■ Records provided:
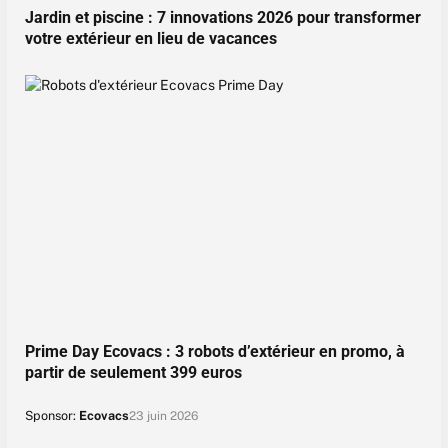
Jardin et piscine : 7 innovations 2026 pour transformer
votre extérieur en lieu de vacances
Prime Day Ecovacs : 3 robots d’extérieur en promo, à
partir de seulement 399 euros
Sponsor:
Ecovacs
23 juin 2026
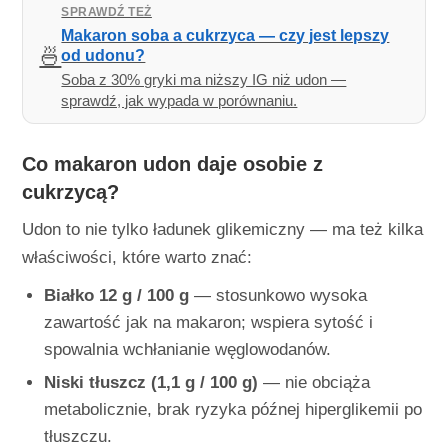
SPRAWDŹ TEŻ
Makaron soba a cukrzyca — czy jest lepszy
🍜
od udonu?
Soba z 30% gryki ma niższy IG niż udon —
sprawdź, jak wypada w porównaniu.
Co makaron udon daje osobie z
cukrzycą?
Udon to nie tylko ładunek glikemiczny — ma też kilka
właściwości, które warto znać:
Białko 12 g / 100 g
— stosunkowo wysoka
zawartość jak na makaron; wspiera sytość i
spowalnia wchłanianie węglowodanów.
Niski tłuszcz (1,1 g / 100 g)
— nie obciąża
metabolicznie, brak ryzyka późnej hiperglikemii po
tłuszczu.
==
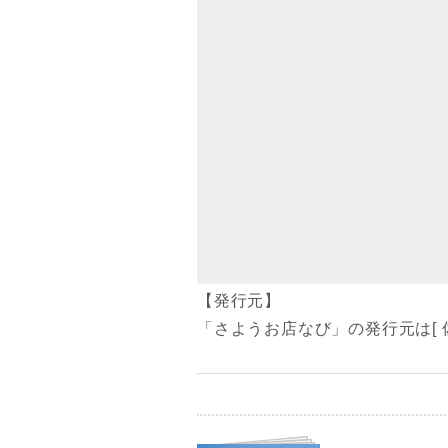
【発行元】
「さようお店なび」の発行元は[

■ What the exercise asks:
Note how many lines in the data above have the string "Ecovacs" in them, and give that number by itself.

■ Result of this exercise:
2